§ **PROBLEM DESCRIPTION**
Transcribe all data verbatim. Skip the pictures.

(Excerpts from a dataset)
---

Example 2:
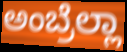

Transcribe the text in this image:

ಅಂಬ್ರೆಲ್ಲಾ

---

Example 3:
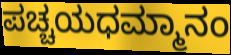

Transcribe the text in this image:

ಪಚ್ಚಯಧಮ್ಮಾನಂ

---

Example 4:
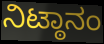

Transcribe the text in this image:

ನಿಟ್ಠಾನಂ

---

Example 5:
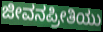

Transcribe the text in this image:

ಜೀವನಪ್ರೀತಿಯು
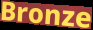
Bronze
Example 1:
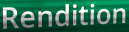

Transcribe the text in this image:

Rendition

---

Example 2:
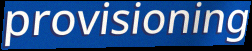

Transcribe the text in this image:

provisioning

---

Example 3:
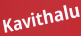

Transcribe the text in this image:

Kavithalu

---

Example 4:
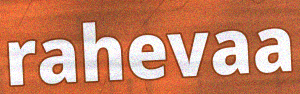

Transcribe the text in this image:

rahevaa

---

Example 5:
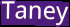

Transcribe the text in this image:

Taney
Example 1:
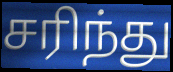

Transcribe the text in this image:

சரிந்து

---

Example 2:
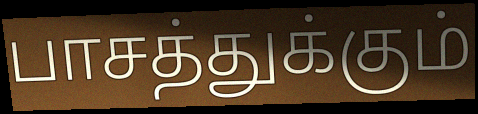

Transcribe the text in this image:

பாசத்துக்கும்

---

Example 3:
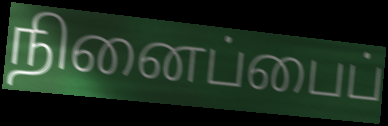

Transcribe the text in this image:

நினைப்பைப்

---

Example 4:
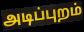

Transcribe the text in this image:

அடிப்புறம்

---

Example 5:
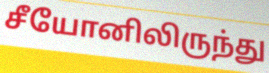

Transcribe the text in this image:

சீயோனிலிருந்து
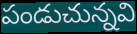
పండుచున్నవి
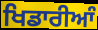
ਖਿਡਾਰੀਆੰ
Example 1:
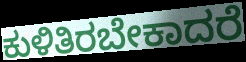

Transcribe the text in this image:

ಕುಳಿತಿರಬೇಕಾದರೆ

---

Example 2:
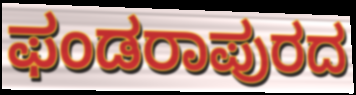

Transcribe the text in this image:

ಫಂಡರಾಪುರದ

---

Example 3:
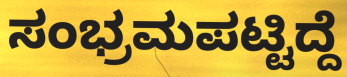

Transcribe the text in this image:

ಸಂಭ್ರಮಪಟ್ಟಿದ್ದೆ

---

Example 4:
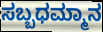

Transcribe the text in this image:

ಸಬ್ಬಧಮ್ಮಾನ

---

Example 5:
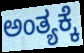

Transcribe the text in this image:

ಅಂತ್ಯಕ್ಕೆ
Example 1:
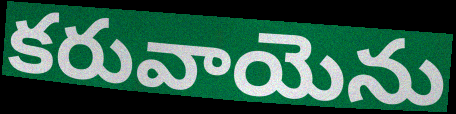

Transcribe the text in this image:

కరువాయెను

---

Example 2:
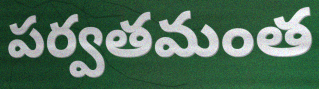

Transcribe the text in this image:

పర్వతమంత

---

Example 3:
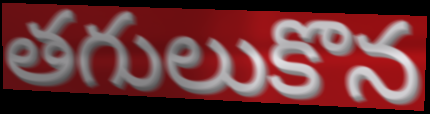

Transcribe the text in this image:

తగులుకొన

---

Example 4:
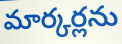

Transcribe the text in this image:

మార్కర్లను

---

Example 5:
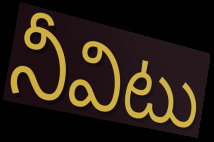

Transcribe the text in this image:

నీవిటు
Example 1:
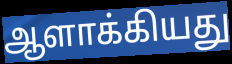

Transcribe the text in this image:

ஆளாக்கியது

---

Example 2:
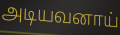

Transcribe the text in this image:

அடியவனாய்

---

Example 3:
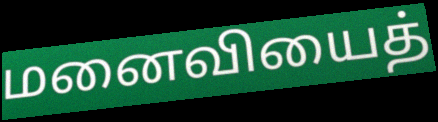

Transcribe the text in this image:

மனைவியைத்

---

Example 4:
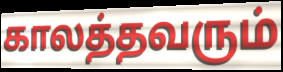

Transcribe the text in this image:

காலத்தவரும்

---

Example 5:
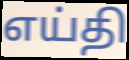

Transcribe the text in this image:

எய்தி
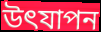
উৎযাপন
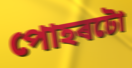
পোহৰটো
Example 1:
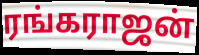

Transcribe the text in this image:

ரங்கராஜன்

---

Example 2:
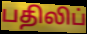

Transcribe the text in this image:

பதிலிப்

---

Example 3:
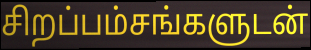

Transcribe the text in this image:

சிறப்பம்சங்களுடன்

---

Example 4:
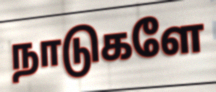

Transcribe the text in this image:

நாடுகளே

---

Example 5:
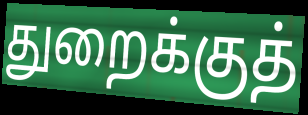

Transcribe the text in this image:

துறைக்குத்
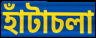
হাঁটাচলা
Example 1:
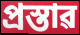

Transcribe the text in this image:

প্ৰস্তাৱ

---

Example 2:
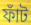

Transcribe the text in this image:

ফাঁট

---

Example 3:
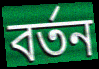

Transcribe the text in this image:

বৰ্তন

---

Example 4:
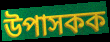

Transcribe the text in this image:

§ **OUTPUT**
---

Example 2:

Transcribe the text in this image:

ಅಂಬ್ರೆಲ್ಲಾ

---

Example 3:

Transcribe the text in this image:

ಪಚ್ಚಯಧಮ್ಮಾನಂ

---

Example 4:

Transcribe the text in this image:

ನಿಟ್ಠಾನಂ

---

Example 5:

Transcribe the text in this image:

ಜೀವನಪ್ರೀತಿಯು
Bronze
Example 1:

Transcribe the text in this image:

Rendition

---

Example 2:

Transcribe the text in this image:

provisioning

---

Example 3:

Transcribe the text in this image:

Kavithalu

---

Example 4:

Transcribe the text in this image:

rahevaa

---

Example 5:

Transcribe the text in this image:

Taney
Example 1:

Transcribe the text in this image:

சரிந்து

---

Example 2:

Transcribe the text in this image:

பாசத்துக்கும்

---

Example 3:

Transcribe the text in this image:

நினைப்பைப்

---

Example 4:

Transcribe the text in this image:

அடிப்புறம்

---

Example 5:

Transcribe the text in this image:

சீயோனிலிருந்து
పండుచున్నవి
ਖਿਡਾਰੀਆੰ
Example 1:

Transcribe the text in this image:

ಕುಳಿತಿರಬೇಕಾದರೆ

---

Example 2:

Transcribe the text in this image:

ಫಂಡರಾಪುರದ

---

Example 3:

Transcribe the text in this image:

ಸಂಭ್ರಮಪಟ್ಟಿದ್ದೆ

---

Example 4:

Transcribe the text in this image:

ಸಬ್ಬಧಮ್ಮಾನ

---

Example 5:

Transcribe the text in this image:

ಅಂತ್ಯಕ್ಕೆ
Example 1:

Transcribe the text in this image:

కరువాయెను

---

Example 2:

Transcribe the text in this image:

పర్వతమంత

---

Example 3:

Transcribe the text in this image:

తగులుకొన

---

Example 4:

Transcribe the text in this image:

మార్కర్లను

---

Example 5:

Transcribe the text in this image:

నీవిటు
Example 1:

Transcribe the text in this image:

ஆளாக்கியது

---

Example 2:

Transcribe the text in this image:

அடியவனாய்

---

Example 3:

Transcribe the text in this image:

மனைவியைத்

---

Example 4:

Transcribe the text in this image:

காலத்தவரும்

---

Example 5:

Transcribe the text in this image:

எய்தி
উৎযাপন
পোহৰটো
Example 1:

Transcribe the text in this image:

ரங்கராஜன்

---

Example 2:

Transcribe the text in this image:

பதிலிப்

---

Example 3:

Transcribe the text in this image:

சிறப்பம்சங்களுடன்

---

Example 4:

Transcribe the text in this image:

நாடுகளே

---

Example 5:

Transcribe the text in this image:

துறைக்குத்
হাঁটাচলা
Example 1:

Transcribe the text in this image:

প্ৰস্তাৱ

---

Example 2:

Transcribe the text in this image:

ফাঁট

---

Example 3:

Transcribe the text in this image:

বৰ্তন

---

Example 4:

Transcribe the text in this image:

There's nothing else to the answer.